Vu la procédure suivante :
Procédure contentieuse antérieure :
Mme A...C...a demandé au tribunal administratif de Bastia de condamner la commune d'Ajaccio à lui verser une somme de 105 000 euros en réparation des préjudices résultant, notamment, du harcèlement moral qu'elle a subi de la part de son employeur.
Par un jugement n° 1500346 du 1er décembre 2016, le tribunal administratif de Bastia a rejeté sa demande.
Procédure devant la Cour :
Par une requête et un mémoire enregistrés le 24 janvier 2017 et le 6 décembre 2017, MmeC..., représentée par MeD..., demande à la Cour :
1°) d'annuler ce jugement du tribunal administratif de Bastia du 1er décembre 2016 ;
2°) de condamner la commune d'Ajaccio à lui verser une somme de 105 000 euros en réparation des préjudices résultant, notamment, du harcèlement moral qu'elle a subi avec intérêts à compter du 22 décembre 2014 et capitalisation ;
3°) de mettre à la charge de la commune d'Ajaccio la somme de 2 000 euros en application des dispositions de l'article L. 761-1 du code de justice administrative ainsi que les dépens.
Elle soutient que :
- la responsabilité pour faute de la commune d'Ajaccio est engagée à raison des agissements constitutifs de harcèlement moral dont elle a fait l'objet ;
- ces agissements constituent à tout le moins des fautes de nature à engager la responsabilité de la commune ;
- son préjudice de carrière, son préjudice moral et résultant des troubles subis dans ses conditions d'existence et le préjudice résultant de l'atteinte à sa réputation professionnelle doivent être réparés à hauteur respectivement de 25 000 euros, 70 000 euros et 10 000 euros.
Par un mémoire en défense, enregistré le 28 juin 2017, la commune d'Ajaccio, représentée par la SELARL Parme avocats, conclut au rejet de la requête et à ce qu'une somme de 3 500 soit mise à la charge de Mme C...au titre de l'article L. 761-1 du code de justice administrative.
Elle soutient que :
- les moyens soulevés par Mme C...ne sont pas fondés.
Par ordonnance du 9 mai 2018, la clôture de l'instruction a été fixée au 5 juin 2018 à 12 heures.
Vu les autres pièces du dossier.
Vu :
- la loi n° 83-634 du 13 juillet 1983 ;
- le décret n° 2006-1690 du 22 décembre 2006 ;
- le code de justice administrative.
Les parties ont été régulièrement averties du jour de l'audience.

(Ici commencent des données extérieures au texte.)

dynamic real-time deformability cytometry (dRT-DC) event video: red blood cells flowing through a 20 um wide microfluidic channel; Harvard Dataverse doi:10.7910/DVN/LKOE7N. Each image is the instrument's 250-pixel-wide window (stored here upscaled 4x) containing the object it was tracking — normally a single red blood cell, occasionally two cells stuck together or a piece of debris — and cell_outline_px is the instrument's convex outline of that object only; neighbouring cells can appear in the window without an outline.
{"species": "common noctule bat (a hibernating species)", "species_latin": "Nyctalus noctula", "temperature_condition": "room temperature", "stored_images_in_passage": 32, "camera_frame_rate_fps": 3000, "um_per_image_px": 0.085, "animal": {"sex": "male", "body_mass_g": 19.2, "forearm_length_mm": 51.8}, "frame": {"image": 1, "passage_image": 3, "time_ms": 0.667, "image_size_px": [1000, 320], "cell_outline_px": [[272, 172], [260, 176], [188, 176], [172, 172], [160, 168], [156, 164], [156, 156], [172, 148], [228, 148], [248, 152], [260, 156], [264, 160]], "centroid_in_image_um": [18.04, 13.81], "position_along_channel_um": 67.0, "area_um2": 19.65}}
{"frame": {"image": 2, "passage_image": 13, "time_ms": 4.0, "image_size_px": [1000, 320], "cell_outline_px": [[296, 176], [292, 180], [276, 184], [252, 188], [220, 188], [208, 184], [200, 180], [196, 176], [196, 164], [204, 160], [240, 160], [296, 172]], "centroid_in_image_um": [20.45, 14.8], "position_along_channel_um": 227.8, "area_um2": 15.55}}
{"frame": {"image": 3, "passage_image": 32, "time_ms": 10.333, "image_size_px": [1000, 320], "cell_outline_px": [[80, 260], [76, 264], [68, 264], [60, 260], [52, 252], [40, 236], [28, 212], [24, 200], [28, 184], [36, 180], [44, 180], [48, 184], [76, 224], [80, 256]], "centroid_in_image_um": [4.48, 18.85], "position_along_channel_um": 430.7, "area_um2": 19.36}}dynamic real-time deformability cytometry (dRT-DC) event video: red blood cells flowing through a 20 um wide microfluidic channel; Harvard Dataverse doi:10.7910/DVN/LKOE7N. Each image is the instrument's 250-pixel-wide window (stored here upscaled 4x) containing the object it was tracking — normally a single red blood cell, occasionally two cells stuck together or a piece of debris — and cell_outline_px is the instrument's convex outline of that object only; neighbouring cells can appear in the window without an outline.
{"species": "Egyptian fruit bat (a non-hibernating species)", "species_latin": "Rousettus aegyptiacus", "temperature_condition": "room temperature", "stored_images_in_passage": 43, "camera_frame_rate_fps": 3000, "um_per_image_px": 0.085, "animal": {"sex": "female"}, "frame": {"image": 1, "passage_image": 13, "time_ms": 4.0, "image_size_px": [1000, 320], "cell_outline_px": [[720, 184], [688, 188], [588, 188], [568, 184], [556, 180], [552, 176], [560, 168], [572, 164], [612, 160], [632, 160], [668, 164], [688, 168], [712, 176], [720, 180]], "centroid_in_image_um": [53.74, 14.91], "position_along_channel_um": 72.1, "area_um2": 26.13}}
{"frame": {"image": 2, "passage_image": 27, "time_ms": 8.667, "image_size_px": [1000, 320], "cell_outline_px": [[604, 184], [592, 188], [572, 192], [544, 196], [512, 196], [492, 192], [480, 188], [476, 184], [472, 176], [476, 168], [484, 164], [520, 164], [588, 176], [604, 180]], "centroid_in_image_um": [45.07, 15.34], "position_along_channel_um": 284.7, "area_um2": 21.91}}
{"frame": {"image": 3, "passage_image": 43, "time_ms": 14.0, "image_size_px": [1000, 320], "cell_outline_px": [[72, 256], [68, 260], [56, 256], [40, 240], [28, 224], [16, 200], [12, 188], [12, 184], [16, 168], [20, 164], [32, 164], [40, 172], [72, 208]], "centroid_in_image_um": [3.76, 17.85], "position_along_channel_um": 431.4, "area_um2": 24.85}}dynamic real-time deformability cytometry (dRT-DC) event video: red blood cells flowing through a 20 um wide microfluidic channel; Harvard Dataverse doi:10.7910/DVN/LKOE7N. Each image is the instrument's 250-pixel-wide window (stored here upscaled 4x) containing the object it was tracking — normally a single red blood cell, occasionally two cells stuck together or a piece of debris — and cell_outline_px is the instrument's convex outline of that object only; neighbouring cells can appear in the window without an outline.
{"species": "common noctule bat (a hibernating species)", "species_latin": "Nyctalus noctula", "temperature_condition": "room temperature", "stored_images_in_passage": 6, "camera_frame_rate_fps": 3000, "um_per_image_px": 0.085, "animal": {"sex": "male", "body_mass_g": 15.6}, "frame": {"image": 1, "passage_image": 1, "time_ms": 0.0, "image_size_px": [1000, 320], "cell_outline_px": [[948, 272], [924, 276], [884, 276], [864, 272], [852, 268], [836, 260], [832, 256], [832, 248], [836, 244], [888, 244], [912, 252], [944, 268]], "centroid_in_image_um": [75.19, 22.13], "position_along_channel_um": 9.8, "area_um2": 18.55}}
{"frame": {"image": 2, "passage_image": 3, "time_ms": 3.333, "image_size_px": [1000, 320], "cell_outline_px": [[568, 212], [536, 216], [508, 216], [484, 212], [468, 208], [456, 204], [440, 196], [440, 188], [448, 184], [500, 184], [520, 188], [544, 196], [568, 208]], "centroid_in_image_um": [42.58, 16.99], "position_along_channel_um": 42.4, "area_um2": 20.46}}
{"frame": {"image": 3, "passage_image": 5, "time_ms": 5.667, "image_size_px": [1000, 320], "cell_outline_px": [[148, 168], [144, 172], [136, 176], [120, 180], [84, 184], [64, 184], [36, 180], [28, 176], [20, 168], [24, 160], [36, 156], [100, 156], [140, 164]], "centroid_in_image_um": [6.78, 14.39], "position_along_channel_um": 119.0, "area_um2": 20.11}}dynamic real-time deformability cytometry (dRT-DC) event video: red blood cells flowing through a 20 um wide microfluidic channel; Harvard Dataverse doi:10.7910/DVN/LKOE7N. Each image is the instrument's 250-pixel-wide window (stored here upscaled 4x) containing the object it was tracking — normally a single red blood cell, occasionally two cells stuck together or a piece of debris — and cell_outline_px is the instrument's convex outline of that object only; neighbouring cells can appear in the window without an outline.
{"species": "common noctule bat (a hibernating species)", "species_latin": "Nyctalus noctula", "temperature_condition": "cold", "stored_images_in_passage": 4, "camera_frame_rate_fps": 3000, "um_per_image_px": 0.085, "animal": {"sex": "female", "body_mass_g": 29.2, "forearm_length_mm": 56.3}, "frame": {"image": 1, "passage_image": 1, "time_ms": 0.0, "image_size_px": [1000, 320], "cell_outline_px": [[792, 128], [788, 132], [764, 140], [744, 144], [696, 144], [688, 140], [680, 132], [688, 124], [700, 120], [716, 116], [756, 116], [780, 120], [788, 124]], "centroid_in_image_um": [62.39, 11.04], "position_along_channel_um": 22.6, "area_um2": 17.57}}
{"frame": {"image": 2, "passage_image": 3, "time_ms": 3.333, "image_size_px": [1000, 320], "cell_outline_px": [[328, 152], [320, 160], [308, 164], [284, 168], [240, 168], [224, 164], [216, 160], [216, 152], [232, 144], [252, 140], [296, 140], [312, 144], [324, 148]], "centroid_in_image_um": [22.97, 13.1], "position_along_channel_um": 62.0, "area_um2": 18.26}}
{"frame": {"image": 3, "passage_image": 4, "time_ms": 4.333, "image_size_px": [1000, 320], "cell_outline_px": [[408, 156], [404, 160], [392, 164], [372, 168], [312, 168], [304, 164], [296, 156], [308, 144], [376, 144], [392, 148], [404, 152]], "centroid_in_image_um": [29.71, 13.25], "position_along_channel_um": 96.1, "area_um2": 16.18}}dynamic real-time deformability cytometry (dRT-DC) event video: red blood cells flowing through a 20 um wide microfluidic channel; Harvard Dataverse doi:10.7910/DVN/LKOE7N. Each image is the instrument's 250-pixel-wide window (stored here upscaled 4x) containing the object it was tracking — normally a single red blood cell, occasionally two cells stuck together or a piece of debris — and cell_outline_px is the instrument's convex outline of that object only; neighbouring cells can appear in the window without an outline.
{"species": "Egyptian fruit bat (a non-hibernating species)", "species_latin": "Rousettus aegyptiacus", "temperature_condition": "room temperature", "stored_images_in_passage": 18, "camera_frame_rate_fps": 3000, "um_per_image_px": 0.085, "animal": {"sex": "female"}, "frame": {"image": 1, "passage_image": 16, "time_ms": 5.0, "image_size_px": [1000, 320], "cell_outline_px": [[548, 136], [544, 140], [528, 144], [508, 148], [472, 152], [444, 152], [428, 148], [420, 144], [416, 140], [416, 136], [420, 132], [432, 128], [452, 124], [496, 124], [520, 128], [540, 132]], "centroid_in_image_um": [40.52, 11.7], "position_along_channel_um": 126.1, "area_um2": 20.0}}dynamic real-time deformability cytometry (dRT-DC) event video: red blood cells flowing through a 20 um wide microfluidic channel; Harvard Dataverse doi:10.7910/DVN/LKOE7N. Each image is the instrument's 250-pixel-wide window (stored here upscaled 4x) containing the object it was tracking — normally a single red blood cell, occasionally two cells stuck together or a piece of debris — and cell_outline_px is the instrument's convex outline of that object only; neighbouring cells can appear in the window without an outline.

Ont été entendus au cours de l'audience publique :
- le rapport de M. d'Izarn de Villefort,
- les conclusions de M. Angéniol, rapporteur public,
- et les observations de MeE..., substituant MeB..., représentant la commune d'Ajaccio.
Considérant ce qui suit :
1. MmeC..., adjointe administrative territoriale de 2ème classe de la commune d'Ajaccio relève appel du jugement du 1er décembre 2016 par lequel le tribunal administratif de Bastia a rejeté sa demande tendant à la condamnation de la commune d'Ajaccio à lui verser une somme de 105 000 euros en réparation des préjudices résultant, notamment, du harcèlement moral qu'elle a subi de la part de son employeur.
Sur l'existence d'un harcèlement moral :
2. Aux termes de l'article 6 quinquiès de la loi du 13 juillet 1983 portant droits et obligations des fonctionnaires : " Aucun fonctionnaire ne doit subir les agissements répétés de harcèlement moral qui ont pour objet ou pour effet une dégradation des conditions de travail susceptible de porter atteinte à ses droits et à sa dignité, d'altérer sa santé physique ou mentale ou de compromettre son avenir professionnel ". Il appartient à un agent public, qui soutient avoir été victime d'agissements constitutifs de harcèlement moral, de soumettre au juge des éléments de fait susceptibles de faire présumer l'existence d'un tel harcèlement. Il incombe à l'administration de produire, en sens contraire, une argumentation de nature à démontrer que les agissements en cause sont justifiés par des considérations étrangères à tout harcèlement. La conviction du juge, à qui il revient d'apprécier si les agissements de harcèlement sont ou non établis, se détermine au vu de ces échanges contradictoires, qu'il peut compléter, en cas de doute, en ordonnant toute mesure d'instruction utile.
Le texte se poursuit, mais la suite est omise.